November 19, 2019 by

An Illinois man who has been hacking since he was a teenager was sentenced last week to 13 months in prison and ordered to forfeit $542,925 for operating a service that charged subscription fees to hackers who launched millions of cyberattacks from 2015 to 2017, the U.S. Justice Department announced.

Federal prosecutors say Sergiy Petrovich Usatyuk, 21, of Orland Park, conspired with an unidentified resident of Canada to operate illegal “booter services” that launched distributed denial-of-service attacks against websites to make them slow or inaccessible from around August 2015 through November 2017. He pleaded guilty on February 27 to conspiracy to cause damage to protected computers and agreed to forfeit all the money he had earned through the crime, as well as hand over dozens of computer servers that were used to carry out the DDoS attacks.

Cybersecurity expert and author Brian Krebs, a former Washington Post journalist, reported on his blog in February that Usatyuk’s arrest is part of a crackdown by the FBI against “DDoS-for-hire” services. Federal prosecutors in Los Angeles charged in January that Matthew Gatrel from St. Charles, Illinois and Juan Martinez of Pasadena, Calif. sold continuously updated lists of Internet addresses tied to devices that could be used by booter services to make more effective attacks against websites. That criminal case has not yet gone to trial.

Curiously, Krebs himself was an early victim of Usatyuk. Krebs wrote that after his website, KrebsonSecurity, was attacked in 2014 that he tracked down the culprit through posts that Usatyuk wrote on a website called Hackforums. He said he interviewed both Usatyuk, who was 15 at the time, and his father, an assistant professor at the University of Chicago.
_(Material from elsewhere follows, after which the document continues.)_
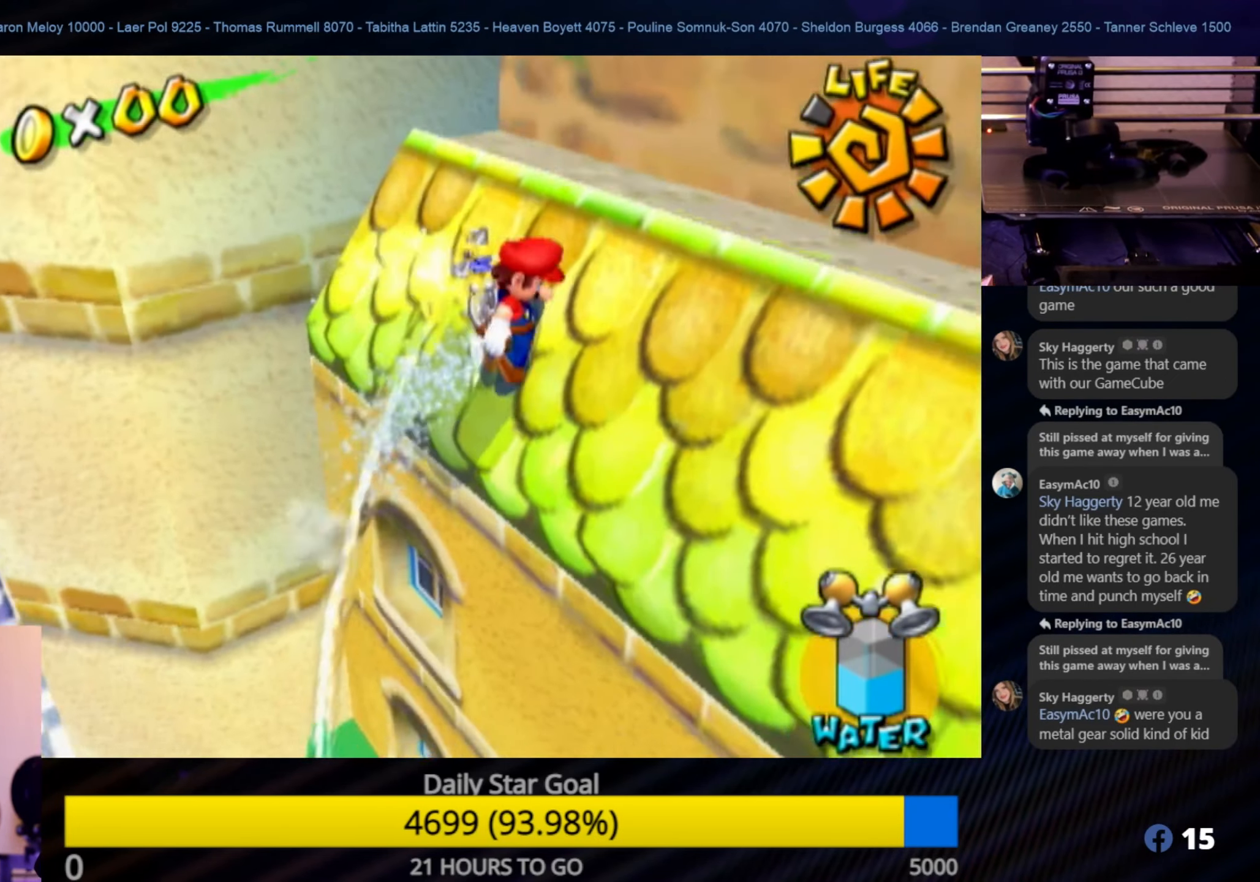
{"buttons": [], "left_stick": "up-right", "right_stick": "center", "events": [[367, "left_stick", "up-right"], [384, "R1", "up"]]}
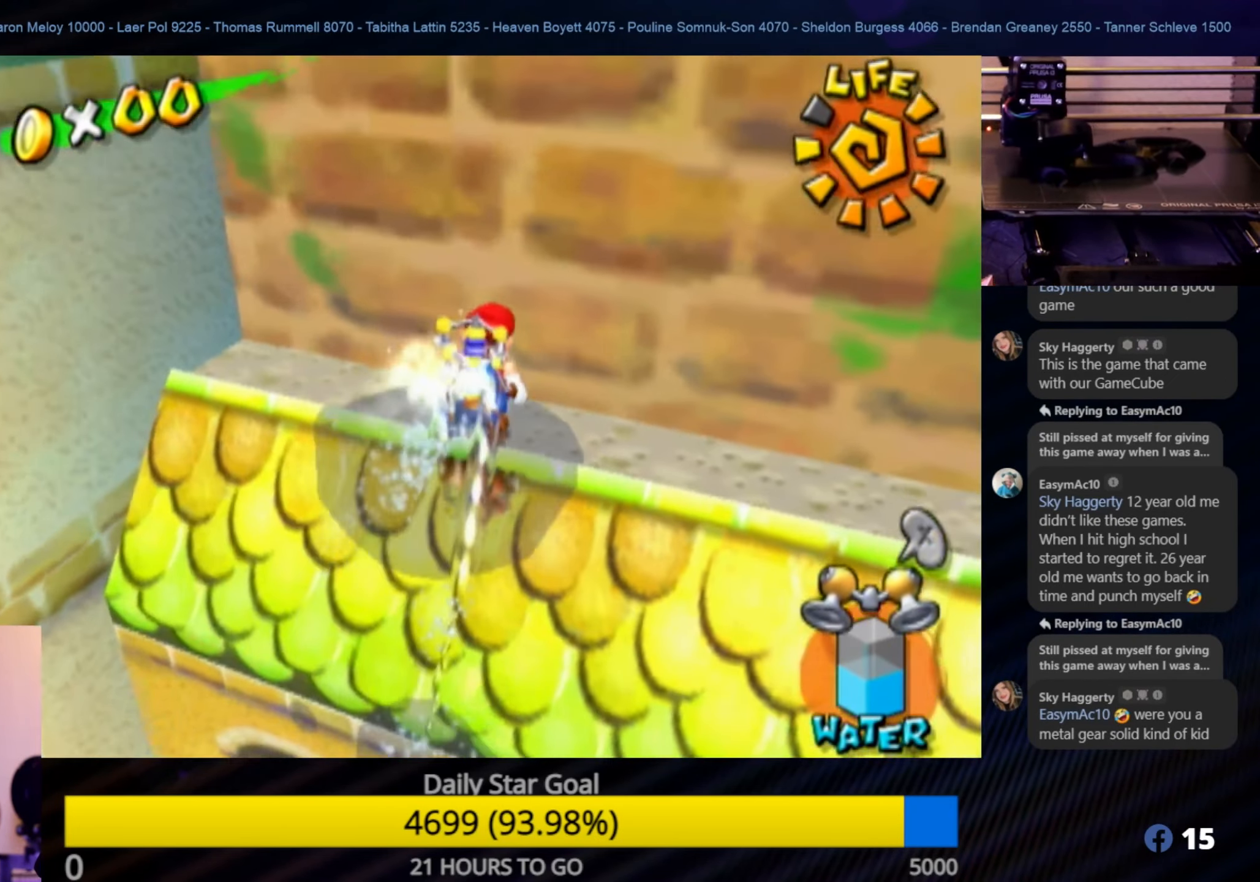
{"buttons": [], "left_stick": "center", "right_stick": "left", "events": [[50, "right_stick", "left"], [500, "left_stick", "center"]]}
Sergiy denied that he was the attacker, but the FBI thought differently and told him that his DDoS attacks are illegal, according to a pre-sentencing report.
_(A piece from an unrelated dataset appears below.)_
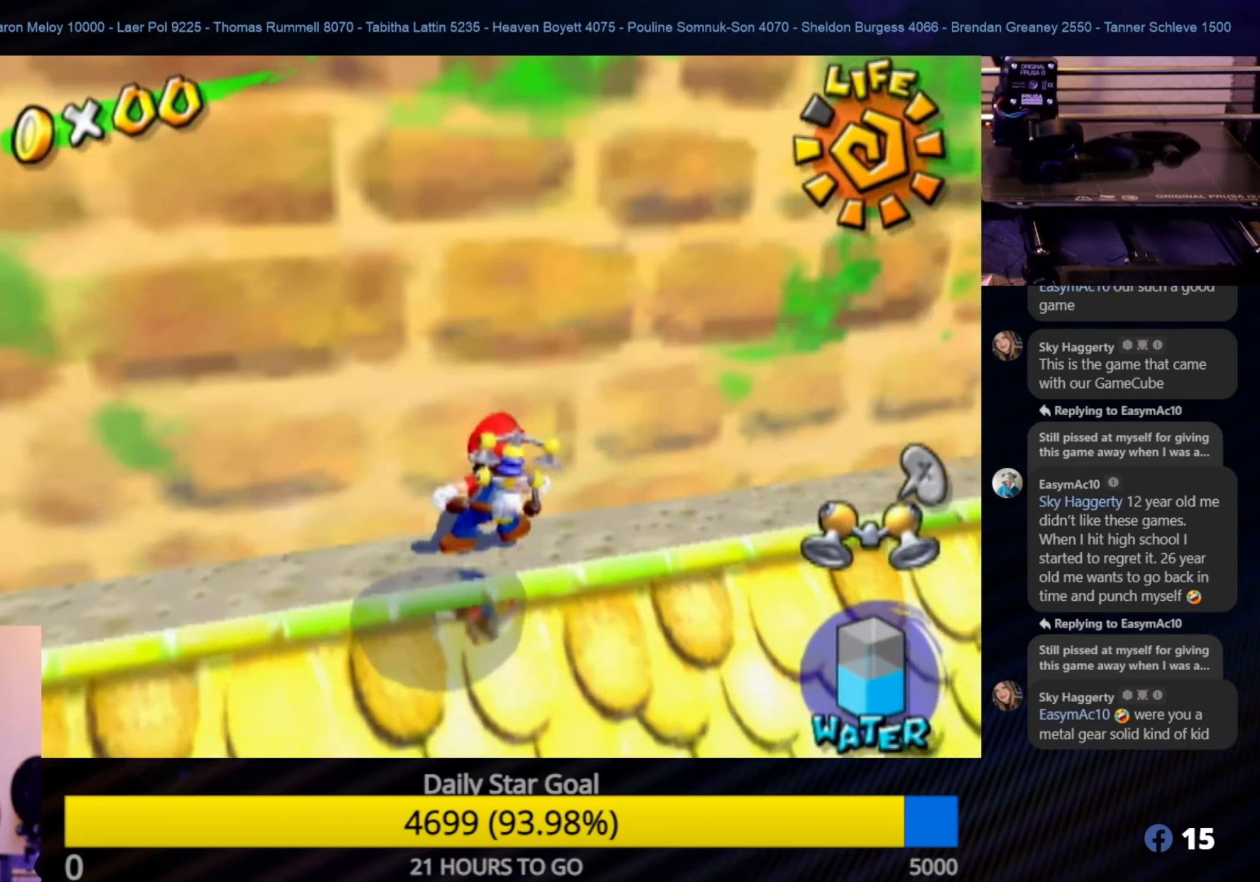
{"buttons": [], "left_stick": "center", "right_stick": "left", "events": [[116, "right_stick", "center"], [483, "right_stick", "left"]]}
Prosecutors had recommended that Usatyuk be sentenced to 57 months in prison, the amount called for under federal guidelines. The U.S. Attorney’s office noted that Usatyuk had been warned and had promised to discontinue his cyber attacks.

“The defendant’s promises proved hollow,” the report says. “Within two years of the FBI’s visits to his home, the defendant not only elected to resume launching DDoS attacks; but dramatically escalated the seriousness and scope of his criminal conduct by unveiling services that could help thousands of other cyber criminals do the same.”
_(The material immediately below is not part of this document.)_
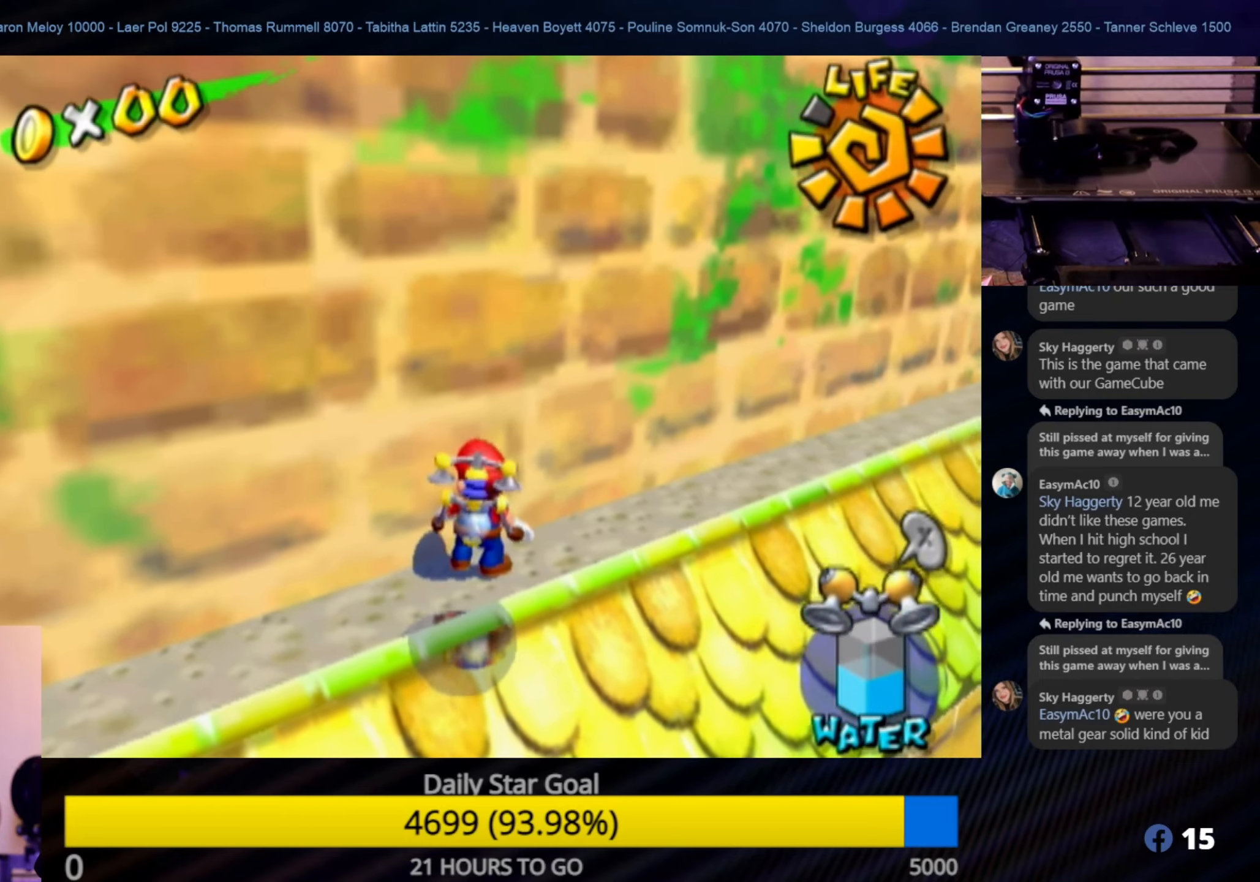
{"buttons": [], "left_stick": "up-right", "right_stick": "center", "events": [[350, "left_stick", "up-right"], [433, "right_stick", "center"]]}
Prosecutors say Usatyuk’s booter service was used to attack U.S. military webpages, law enforcement agencies, large and small corporations and residential communities. In a victim impact statement, MCNC, a nonprofit technology provider for North Carolina schools, said DDoS attacks disrupt business operations by overwhelming networks with bogus traffic, preventing legitimate requests from getting through. The organization has spent $4 million since 2015 on hardware, software and maintenance to protect itself from cyber attacks, stated Chris Beal, chief information security officer.

Beal said that DDoS attacks are similar to pulling a fire alarm to disrupt classes.

“Students utilize DDoS attack (or ‘Booter’ services because they make DDoS attacks very inexpensive, and very little technical skill is required to implement an attack,” Beal said. “These services can make it trivial for students to launch these attacks against their schools, and the attacks can be highly disruptive.”

The FBI says Usatyuk created a Delaware corporation called OkServers that offered a “booter” service that allowed hackers to launch DDoS attacks in exchange for subscription fees. He and his Canadian co-conspirator operated domains including exostress.in, ipbooters.com and databooter.com that launched attacks from servers in Chicago and Bucharest, Romania.

Usatyuk told one ExoStresser user, “You can DDOS any IP you want, we don’t care,” according to the criminal information.

Prosecutors said Usatyuk’s servers were used for at least three DDoS attacks against the Franklin Regional School District in the Pittsburgh, Pennsylvania that disrupted the school district’s network and also the computer systems of more than 17 organizations that shared the same infrastructure in Westmoreland County.

A manufacturer of Internet games was also targeted by OkServers’s equipment and had to pay $164,000 to resume operations after a DDoS attack, according to charging papers.

The Justice Department said that in the first 13 months of the conspiracy, 385,863 separate users made 3,829,812 DDos attacks. Computer logs for the final 14 months of the conspiracy had been deleted and were no longer available, according to court documents.

U.S. District Judge imposed the 13-months prison sentence on Friday. On Monday, the judge ordered Usatyuk to report to prison on Jan. 2.